Exactly as written and without the pictures, output the entries below.

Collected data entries
*** Begin section ***
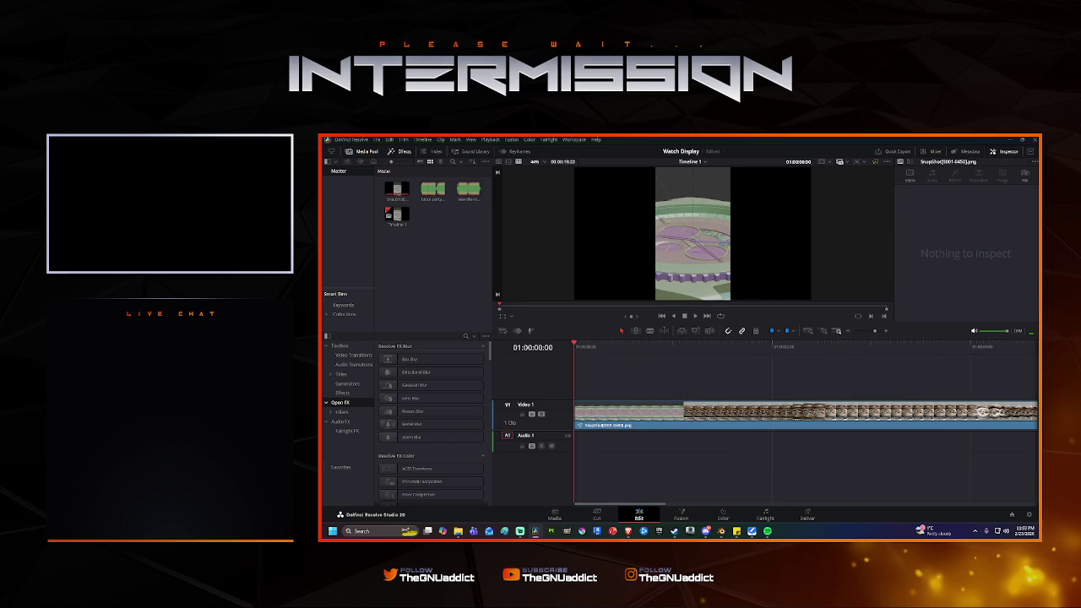
Place the music track at the start of Audio 1 and preview the edit full screen.
drag(941, 490, 574, 445)
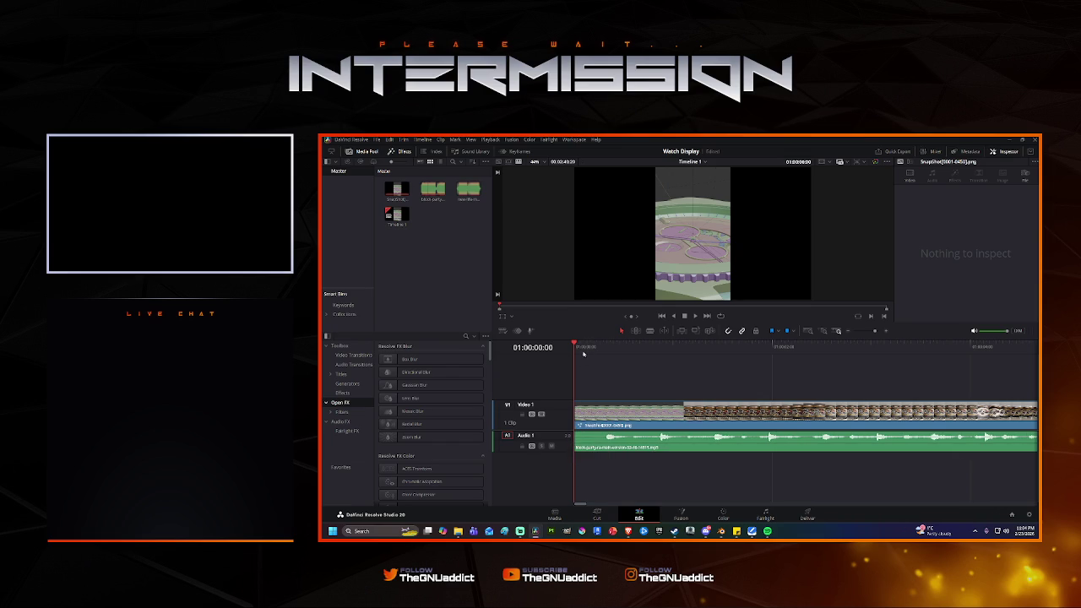
key(ctrl+f)
key(space)
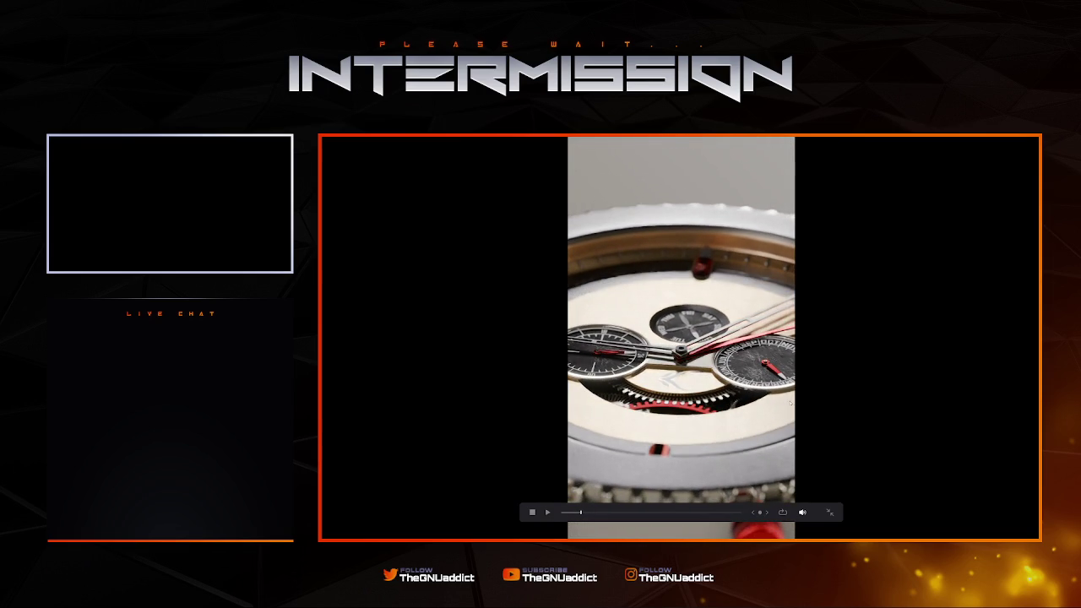
click(832, 511)
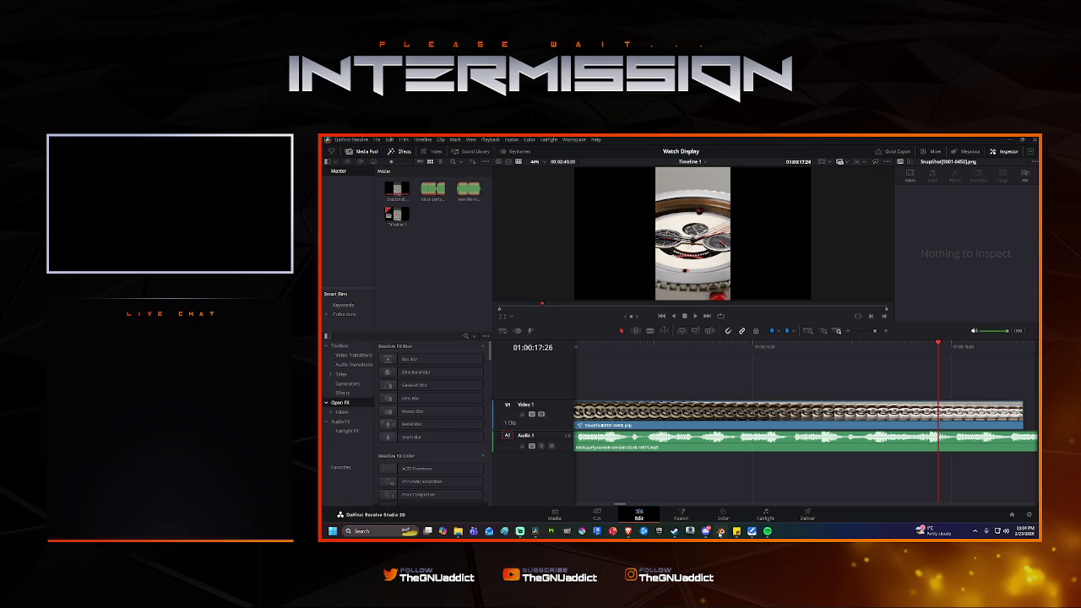
click(722, 531)
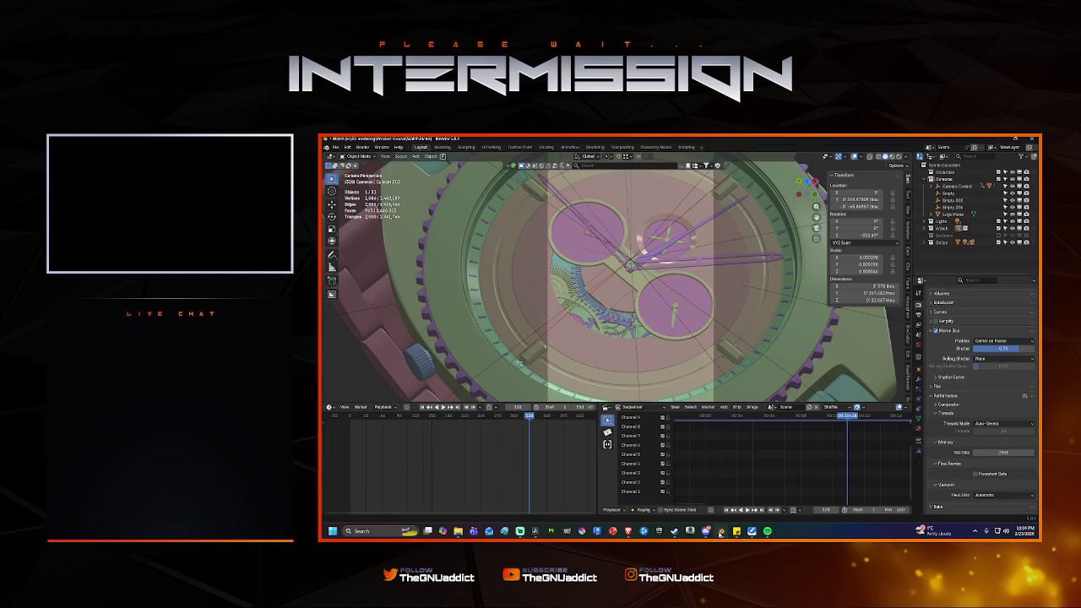
Set render Max Samples to 1000 and Noise Threshold to 0.005.
click(920, 315)
click(919, 304)
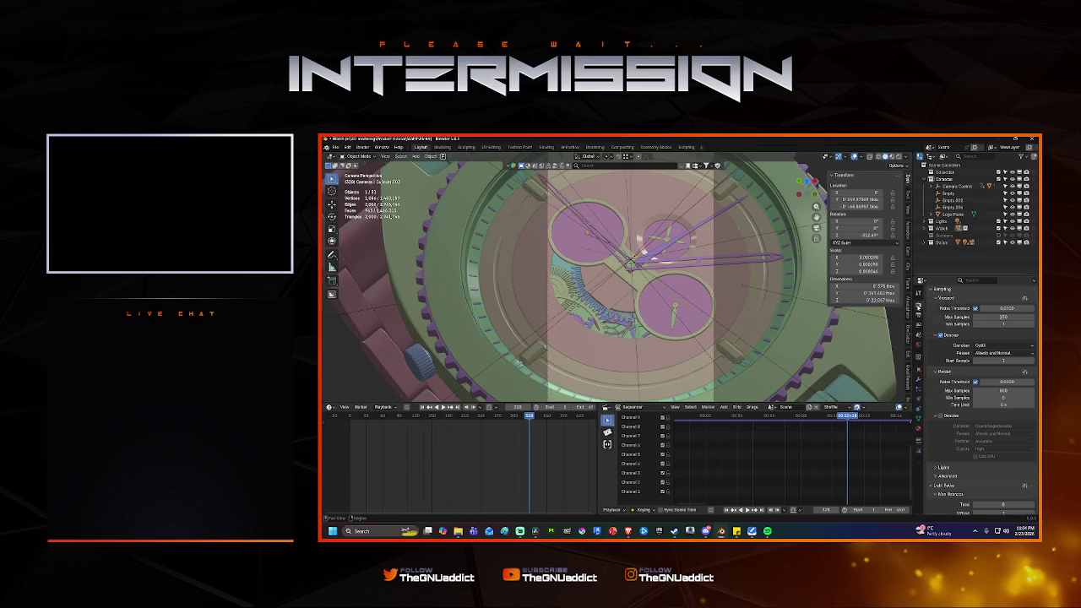
double_click(1002, 391)
text(1000)
key(Return)
double_click(1008, 383)
text(0.0)
text(05)
key(Return)
Save Watch.blend and open Edit > Preferences.
key(ctrl+s)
*** End section ***
▶ _Result of this task_:
Place the music track at the start of Audio 1 and preview the edit full screen.
drag(941, 490, 574, 445)
key(ctrl+f)
key(space)
click(832, 511)
click(722, 531)
Set render Max Samples to 1000 and Noise Threshold to 0.005.
click(920, 315)
click(919, 304)
double_click(1002, 391)
text(1000)
key(Return)
double_click(1008, 383)
text(0.0)
text(05)
key(Return)
Save Watch.blend and open Edit > Preferences.
key(ctrl+s)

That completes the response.